### EXERCISE INSTRUCTIONS
Produce the full set of records below once more, exactly as they stand.

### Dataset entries
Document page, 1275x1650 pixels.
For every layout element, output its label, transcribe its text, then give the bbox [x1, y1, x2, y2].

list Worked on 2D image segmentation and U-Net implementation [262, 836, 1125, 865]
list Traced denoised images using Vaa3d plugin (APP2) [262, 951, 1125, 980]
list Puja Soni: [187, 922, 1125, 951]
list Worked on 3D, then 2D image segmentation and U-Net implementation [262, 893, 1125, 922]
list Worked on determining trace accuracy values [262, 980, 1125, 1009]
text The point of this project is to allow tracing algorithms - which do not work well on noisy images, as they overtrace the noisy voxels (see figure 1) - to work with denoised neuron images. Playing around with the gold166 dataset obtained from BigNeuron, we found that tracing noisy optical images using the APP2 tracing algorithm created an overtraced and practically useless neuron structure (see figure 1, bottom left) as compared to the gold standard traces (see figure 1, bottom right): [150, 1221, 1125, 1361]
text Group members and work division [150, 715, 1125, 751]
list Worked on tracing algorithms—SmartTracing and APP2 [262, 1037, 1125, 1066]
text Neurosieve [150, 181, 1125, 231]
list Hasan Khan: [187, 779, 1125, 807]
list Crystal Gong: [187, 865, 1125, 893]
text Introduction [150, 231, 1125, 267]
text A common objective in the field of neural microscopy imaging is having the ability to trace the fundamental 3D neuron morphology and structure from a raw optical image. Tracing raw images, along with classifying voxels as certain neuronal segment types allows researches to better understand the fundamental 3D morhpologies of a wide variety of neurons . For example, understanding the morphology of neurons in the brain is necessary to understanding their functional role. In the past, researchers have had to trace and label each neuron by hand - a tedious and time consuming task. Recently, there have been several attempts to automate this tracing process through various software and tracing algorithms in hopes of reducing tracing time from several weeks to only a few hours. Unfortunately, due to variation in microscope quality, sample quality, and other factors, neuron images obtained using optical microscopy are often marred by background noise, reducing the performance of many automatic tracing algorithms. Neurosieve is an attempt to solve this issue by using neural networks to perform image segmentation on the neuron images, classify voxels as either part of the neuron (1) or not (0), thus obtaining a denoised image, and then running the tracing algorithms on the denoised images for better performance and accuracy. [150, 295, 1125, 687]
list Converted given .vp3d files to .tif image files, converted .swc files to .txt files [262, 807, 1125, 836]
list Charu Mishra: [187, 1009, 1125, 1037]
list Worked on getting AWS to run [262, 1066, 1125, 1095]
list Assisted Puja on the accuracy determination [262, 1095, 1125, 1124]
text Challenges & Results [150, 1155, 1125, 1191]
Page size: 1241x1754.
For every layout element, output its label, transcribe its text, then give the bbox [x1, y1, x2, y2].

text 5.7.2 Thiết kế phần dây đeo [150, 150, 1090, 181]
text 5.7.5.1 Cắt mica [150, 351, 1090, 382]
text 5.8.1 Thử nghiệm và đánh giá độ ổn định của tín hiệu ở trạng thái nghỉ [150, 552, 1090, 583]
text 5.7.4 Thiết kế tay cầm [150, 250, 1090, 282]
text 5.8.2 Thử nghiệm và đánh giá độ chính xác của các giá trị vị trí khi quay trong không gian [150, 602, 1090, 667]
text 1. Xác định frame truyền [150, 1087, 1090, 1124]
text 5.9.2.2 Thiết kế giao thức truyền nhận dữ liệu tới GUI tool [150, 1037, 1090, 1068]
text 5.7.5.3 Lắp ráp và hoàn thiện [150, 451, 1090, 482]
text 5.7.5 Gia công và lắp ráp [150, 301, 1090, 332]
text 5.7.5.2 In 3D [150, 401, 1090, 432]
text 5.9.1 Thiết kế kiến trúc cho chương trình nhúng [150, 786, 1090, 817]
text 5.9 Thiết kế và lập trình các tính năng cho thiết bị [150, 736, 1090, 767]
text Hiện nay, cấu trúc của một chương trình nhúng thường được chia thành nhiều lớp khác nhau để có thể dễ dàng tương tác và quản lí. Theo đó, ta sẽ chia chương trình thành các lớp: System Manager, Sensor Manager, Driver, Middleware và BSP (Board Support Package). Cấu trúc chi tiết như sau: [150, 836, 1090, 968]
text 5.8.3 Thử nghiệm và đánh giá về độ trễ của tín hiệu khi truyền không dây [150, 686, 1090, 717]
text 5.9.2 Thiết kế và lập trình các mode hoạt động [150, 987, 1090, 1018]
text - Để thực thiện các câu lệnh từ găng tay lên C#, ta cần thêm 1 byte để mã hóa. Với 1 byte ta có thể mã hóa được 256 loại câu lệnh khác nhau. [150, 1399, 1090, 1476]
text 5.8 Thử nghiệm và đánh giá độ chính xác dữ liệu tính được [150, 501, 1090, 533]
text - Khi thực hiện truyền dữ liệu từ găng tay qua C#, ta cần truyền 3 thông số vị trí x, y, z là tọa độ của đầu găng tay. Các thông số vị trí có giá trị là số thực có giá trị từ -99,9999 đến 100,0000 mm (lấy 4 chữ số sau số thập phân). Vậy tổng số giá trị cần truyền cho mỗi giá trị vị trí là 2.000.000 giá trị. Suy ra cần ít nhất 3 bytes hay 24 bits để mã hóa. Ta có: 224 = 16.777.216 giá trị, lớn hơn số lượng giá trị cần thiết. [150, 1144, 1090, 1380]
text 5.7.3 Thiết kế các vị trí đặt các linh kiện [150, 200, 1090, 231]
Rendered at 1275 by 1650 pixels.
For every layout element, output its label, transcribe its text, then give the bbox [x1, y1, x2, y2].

### WRITTEN REPLY
Document page, 1275x1650 pixels.
For every layout element, output its label, transcribe its text, then give the bbox [x1, y1, x2, y2].

list Worked on 2D image segmentation and U-Net implementation [262, 836, 1125, 865]
list Traced denoised images using Vaa3d plugin (APP2) [262, 951, 1125, 980]
list Puja Soni: [187, 922, 1125, 951]
list Worked on 3D, then 2D image segmentation and U-Net implementation [262, 893, 1125, 922]
list Worked on determining trace accuracy values [262, 980, 1125, 1009]
text The point of this project is to allow tracing algorithms - which do not work well on noisy images, as they overtrace the noisy voxels (see figure 1) - to work with denoised neuron images. Playing around with the gold166 dataset obtained from BigNeuron, we found that tracing noisy optical images using the APP2 tracing algorithm created an overtraced and practically useless neuron structure (see figure 1, bottom left) as compared to the gold standard traces (see figure 1, bottom right): [150, 1221, 1125, 1361]
text Group members and work division [150, 715, 1125, 751]
list Worked on tracing algorithms—SmartTracing and APP2 [262, 1037, 1125, 1066]
text Neurosieve [150, 181, 1125, 231]
list Hasan Khan: [187, 779, 1125, 807]
list Crystal Gong: [187, 865, 1125, 893]
text Introduction [150, 231, 1125, 267]
text A common objective in the field of neural microscopy imaging is having the ability to trace the fundamental 3D neuron morphology and structure from a raw optical image. Tracing raw images, along with classifying voxels as certain neuronal segment types allows researches to better understand the fundamental 3D morhpologies of a wide variety of neurons . For example, understanding the morphology of neurons in the brain is necessary to understanding their functional role. In the past, researchers have had to trace and label each neuron by hand - a tedious and time consuming task. Recently, there have been several attempts to automate this tracing process through various software and tracing algorithms in hopes of reducing tracing time from several weeks to only a few hours. Unfortunately, due to variation in microscope quality, sample quality, and other factors, neuron images obtained using optical microscopy are often marred by background noise, reducing the performance of many automatic tracing algorithms. Neurosieve is an attempt to solve this issue by using neural networks to perform image segmentation on the neuron images, classify voxels as either part of the neuron (1) or not (0), thus obtaining a denoised image, and then running the tracing algorithms on the denoised images for better performance and accuracy. [150, 295, 1125, 687]
list Converted given .vp3d files to .tif image files, converted .swc files to .txt files [262, 807, 1125, 836]
list Charu Mishra: [187, 1009, 1125, 1037]
list Worked on getting AWS to run [262, 1066, 1125, 1095]
list Assisted Puja on the accuracy determination [262, 1095, 1125, 1124]
text Challenges & Results [150, 1155, 1125, 1191]
Page size: 1241x1754.
For every layout element, output its label, transcribe its text, then give the bbox [x1, y1, x2, y2].

text 5.7.2 Thiết kế phần dây đeo [150, 150, 1090, 181]
text 5.7.5.1 Cắt mica [150, 351, 1090, 382]
text 5.8.1 Thử nghiệm và đánh giá độ ổn định của tín hiệu ở trạng thái nghỉ [150, 552, 1090, 583]
text 5.7.4 Thiết kế tay cầm [150, 250, 1090, 282]
text 5.8.2 Thử nghiệm và đánh giá độ chính xác của các giá trị vị trí khi quay trong không gian [150, 602, 1090, 667]
text 1. Xác định frame truyền [150, 1087, 1090, 1124]
text 5.9.2.2 Thiết kế giao thức truyền nhận dữ liệu tới GUI tool [150, 1037, 1090, 1068]
text 5.7.5.3 Lắp ráp và hoàn thiện [150, 451, 1090, 482]
text 5.7.5 Gia công và lắp ráp [150, 301, 1090, 332]
text 5.7.5.2 In 3D [150, 401, 1090, 432]
text 5.9.1 Thiết kế kiến trúc cho chương trình nhúng [150, 786, 1090, 817]
text 5.9 Thiết kế và lập trình các tính năng cho thiết bị [150, 736, 1090, 767]
text Hiện nay, cấu trúc của một chương trình nhúng thường được chia thành nhiều lớp khác nhau để có thể dễ dàng tương tác và quản lí. Theo đó, ta sẽ chia chương trình thành các lớp: System Manager, Sensor Manager, Driver, Middleware và BSP (Board Support Package). Cấu trúc chi tiết như sau: [150, 836, 1090, 968]
text 5.8.3 Thử nghiệm và đánh giá về độ trễ của tín hiệu khi truyền không dây [150, 686, 1090, 717]
text 5.9.2 Thiết kế và lập trình các mode hoạt động [150, 987, 1090, 1018]
text - Để thực thiện các câu lệnh từ găng tay lên C#, ta cần thêm 1 byte để mã hóa. Với 1 byte ta có thể mã hóa được 256 loại câu lệnh khác nhau. [150, 1399, 1090, 1476]
text 5.8 Thử nghiệm và đánh giá độ chính xác dữ liệu tính được [150, 501, 1090, 533]
text - Khi thực hiện truyền dữ liệu từ găng tay qua C#, ta cần truyền 3 thông số vị trí x, y, z là tọa độ của đầu găng tay. Các thông số vị trí có giá trị là số thực có giá trị từ -99,9999 đến 100,0000 mm (lấy 4 chữ số sau số thập phân). Vậy tổng số giá trị cần truyền cho mỗi giá trị vị trí là 2.000.000 giá trị. Suy ra cần ít nhất 3 bytes hay 24 bits để mã hóa. Ta có: 224 = 16.777.216 giá trị, lớn hơn số lượng giá trị cần thiết. [150, 1144, 1090, 1380]
text 5.7.3 Thiết kế các vị trí đặt các linh kiện [150, 200, 1090, 231]
Rendered at 1275 by 1650 pixels.
For every layout element, output its label, transcribe its text, then give the bbox [x1, y1, x2, y2].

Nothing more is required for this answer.